EXTRACT PROVIDED ::
Besides the satellite, which will complete a vital communications network, the shuttle is carrying four crippled white rats and 32 chicken eggs among the scientific experiments to be studied during the five-day mission.
The weather forecast--clear skies and mild temperatures--was favorable for launch. Only the possibility of strong high-altitude winds gave any concern, and NASA officials said wind conditions at midnight were acceptable.
Commander Michael L. Coats and his crew were awakened at 3:16 a.m. and, in a surprise, showed up for breakfast wearing business suits and ties. Fine china and candles adorned the table for the steak and eggs feast.
Wearing the suits instead of the normal casual wear apparently was a tongue-in-cheek response to word that NASA was trying to curb astronauts' penchant for fun. Officials reportedly were annoyed by a televised show two missions ago when the crew floated through the shuttle cabin wearing colorful Hawaiian shirts.
Following breakfast, the Coats crew donned flight suits, rode a special van to launch pad 39B and began boarding the $1.5 billion spaceship cabin at about 5:30 a.m.
Flying with the 43-year-old Navy captain are Air Force Col. John E. Blaha, 46, the pilot; Marine Cols. James F. Buchli, 43, and Robert C. Springer, 46 and Dr. James M. Bagian, 36, a physician. Coats and Buchli have flown on previous shuttle flights.

GIVEN TASK 1 :: According to the shuttle launch report, what did Commander Coats and his crew wear when they came to breakfast?
GIVEN TASK 2 :: Write the next few paragraphs of the shuttle launch report, picking up after its final sentence.

Dataset items ::
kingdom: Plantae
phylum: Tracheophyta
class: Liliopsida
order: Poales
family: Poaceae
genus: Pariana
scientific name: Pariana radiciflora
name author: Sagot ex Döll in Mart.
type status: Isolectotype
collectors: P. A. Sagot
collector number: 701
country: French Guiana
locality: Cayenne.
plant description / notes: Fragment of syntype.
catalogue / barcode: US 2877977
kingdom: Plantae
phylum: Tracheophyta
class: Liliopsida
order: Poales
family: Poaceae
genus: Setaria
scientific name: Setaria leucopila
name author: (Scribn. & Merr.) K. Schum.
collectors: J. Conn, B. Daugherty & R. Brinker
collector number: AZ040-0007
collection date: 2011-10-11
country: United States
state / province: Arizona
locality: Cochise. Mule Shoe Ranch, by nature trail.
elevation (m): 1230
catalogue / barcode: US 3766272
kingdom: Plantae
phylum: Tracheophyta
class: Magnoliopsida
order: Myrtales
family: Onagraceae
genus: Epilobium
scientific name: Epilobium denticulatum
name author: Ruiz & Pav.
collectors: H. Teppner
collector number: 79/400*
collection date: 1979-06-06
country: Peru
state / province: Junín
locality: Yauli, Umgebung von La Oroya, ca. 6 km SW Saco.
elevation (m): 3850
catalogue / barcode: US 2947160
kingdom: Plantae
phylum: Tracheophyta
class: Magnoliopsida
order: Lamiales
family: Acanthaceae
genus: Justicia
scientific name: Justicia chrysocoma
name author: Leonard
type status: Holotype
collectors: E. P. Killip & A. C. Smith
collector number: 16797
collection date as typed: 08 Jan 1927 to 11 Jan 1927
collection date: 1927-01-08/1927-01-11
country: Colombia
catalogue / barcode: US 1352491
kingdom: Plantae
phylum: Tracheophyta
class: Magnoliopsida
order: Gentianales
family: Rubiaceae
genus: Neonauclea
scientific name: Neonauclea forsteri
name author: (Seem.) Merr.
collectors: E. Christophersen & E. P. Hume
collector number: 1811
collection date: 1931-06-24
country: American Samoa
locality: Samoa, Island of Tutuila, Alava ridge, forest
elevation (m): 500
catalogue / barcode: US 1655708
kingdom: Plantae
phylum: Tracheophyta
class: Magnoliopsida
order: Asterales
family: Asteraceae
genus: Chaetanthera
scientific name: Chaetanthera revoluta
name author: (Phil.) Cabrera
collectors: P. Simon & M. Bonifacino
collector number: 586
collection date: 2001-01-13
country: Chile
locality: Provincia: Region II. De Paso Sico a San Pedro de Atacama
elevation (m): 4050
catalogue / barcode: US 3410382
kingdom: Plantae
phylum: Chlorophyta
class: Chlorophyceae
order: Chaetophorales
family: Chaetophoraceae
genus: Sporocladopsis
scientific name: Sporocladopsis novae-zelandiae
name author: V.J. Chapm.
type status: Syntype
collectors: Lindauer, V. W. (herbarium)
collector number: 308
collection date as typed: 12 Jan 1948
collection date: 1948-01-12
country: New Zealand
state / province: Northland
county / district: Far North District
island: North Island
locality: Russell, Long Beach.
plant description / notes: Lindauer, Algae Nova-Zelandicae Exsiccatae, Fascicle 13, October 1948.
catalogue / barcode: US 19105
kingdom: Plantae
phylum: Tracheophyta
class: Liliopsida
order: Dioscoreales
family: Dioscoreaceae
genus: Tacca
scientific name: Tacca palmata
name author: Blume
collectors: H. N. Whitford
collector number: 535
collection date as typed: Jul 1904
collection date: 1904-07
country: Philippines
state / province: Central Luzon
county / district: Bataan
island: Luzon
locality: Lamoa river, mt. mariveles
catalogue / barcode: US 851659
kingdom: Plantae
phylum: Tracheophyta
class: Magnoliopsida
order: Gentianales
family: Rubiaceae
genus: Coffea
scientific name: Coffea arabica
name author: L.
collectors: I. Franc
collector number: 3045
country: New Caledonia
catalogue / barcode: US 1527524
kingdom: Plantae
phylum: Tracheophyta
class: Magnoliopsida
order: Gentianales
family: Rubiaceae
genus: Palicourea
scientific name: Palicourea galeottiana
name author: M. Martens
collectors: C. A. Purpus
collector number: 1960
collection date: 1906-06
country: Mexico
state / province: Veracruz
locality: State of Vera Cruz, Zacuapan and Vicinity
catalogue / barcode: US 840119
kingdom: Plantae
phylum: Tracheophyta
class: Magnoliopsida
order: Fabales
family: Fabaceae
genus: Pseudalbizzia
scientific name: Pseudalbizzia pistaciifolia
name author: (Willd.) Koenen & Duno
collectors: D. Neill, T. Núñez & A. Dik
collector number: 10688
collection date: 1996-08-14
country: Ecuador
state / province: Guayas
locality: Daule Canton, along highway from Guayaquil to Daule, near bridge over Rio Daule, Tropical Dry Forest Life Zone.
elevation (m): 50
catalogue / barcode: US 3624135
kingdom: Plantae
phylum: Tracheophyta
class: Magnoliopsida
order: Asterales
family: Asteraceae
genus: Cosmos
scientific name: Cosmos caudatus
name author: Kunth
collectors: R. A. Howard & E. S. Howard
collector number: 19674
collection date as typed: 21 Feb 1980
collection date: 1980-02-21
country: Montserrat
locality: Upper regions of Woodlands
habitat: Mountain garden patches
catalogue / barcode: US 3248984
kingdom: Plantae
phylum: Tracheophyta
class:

EXERCISE OUTPUT 1 :: Business suits and ties.

EXERCISE OUTPUT 2 ::
Discovery's launch is the 28th for the shuttle program and the third since the Challenger explosion killed seven astronauts on January 28, 1986.
Shuttle chief Richard Truly said the success of this mission is "absolutely vital" to NASA's continued recovery from the Challenger accident and the agency's move toward safe, routine, monthly shuttle launches by 1992.
Six hours after liftoff, Springer and Bagian were to deploy the 24-ton Tracking and Data Relay Satellite. It will then be carried by its own rocket to a 22,300-mile-high orbit to join two older satellites and complete an orbiting network essential for communicating with future space shuttles and with science and military satellites.
With the new satellite operational, NASA will shut six ground stations at a monthly savings of $3 million.
Coats said the first two post-Challenger flights--by Discovery in September and Atlantis in December--"were important to show that we could fly the space shuttle again after the catastrophe."
"The next step," Coats said, "is to prove we can do it on a regular basis, that we're back in the business of space, to show we're a space-faring nation again."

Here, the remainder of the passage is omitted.